En parallèle de ce récit s’en tisse un autre, non moins fantasque, celui d’Anna Planeta (interprétée par la Polonaise Anna Prucnal, qui se verra interdite de séjour dans son propre pays durant quinze ans suite à ce film !), qui circule sur la Seine à bord d’un bateau arborant à sa proue une immense effigie du visage de Karl Marx et dont la cale contient des kilos et des kilos de friandises et un lit rempli de sucre, lui-même placé sous un tableau représentant l’enterrement de Lénine... Ce chargement lui sert à appâter les bambins dont elle est sexuellement friande. La scène dans laquelle elle s’exhibe devant des enfants avant de les attirer dans ses filets a quelque chose, surtout avec le regard contemporain, d’extrêmement dérangeant et serait absolument impensable s’il fallait songer à la tourner aujourd’hui ! Mais Anna Planeta sait aussi apprécier des plaisirs plus adultes, elle se lie avec Luv Bakunin, un marin français portant une casquette du cuirassé Potemkine qu’elle surprend un jour en train de pisser dans le fleuve et qu’elle qualifie d’« authentic sexual proletarian ».
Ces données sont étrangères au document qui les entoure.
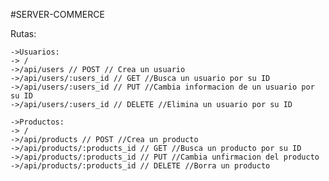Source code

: #SERVER-COMMERCE

Rutas:

    ->Usuarios:
    -> /
    ->/api/users // POST // Crea un usuario
    ->/api/users/:users_id // GET //Busca un usuario por su ID
    ->/api/users/:users_id // PUT //Cambia informacion de un usuario por su ID
    ->/api/users/:users_id // DELETE //Elimina un usuario por su ID

    ->Productos:
    -> /
    ->/api/products // POST //Crea un producto
    ->/api/products/:products_id // GET //Busca un producto por su ID
    ->/api/products/:products_id // PUT //Cambia unfirmacion del producto
    ->/api/products/:products_id // DELETE //Borra un producto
Ajoutez à tout cela une scène presque insoutenable d’orgie alimentaire avec embrassades homosexuelles sur fonds de vomissures (La Grande Bouffe de Ferreri passe en comparaison pour un film de Disney !), un interlude montrant des images d’archives du charnier laissé par les troupes soviétiques à Katyn, ou un concours de déjections pendant que tonne l’Ode à la Joie de Beethoven et vous comprendrez que Makavejev ne se refuse aucune outrance. Scatophilie, pédérastie, ondinisme, tout y passe ! Mais sur l’ensemble, si certaines scènes peuvent en effet choquer, par leur excès ou par leur nature, ce film laisse malgré tout l’impression qu’on est souvent plus proche de l’expérimentation esthétique que de l’obscénité revendicative, ce qui change pour beaucoup l’appréciation qu’on peut y porter. Un bon film à mon sens, décoiffant certes, mais méritant d’être vu, à classer dans sa cinémathèque entre Salo ou les 120 Journée de Sodome de Pasolini et J’Irai comme un Cheval Fou d’Arrabal.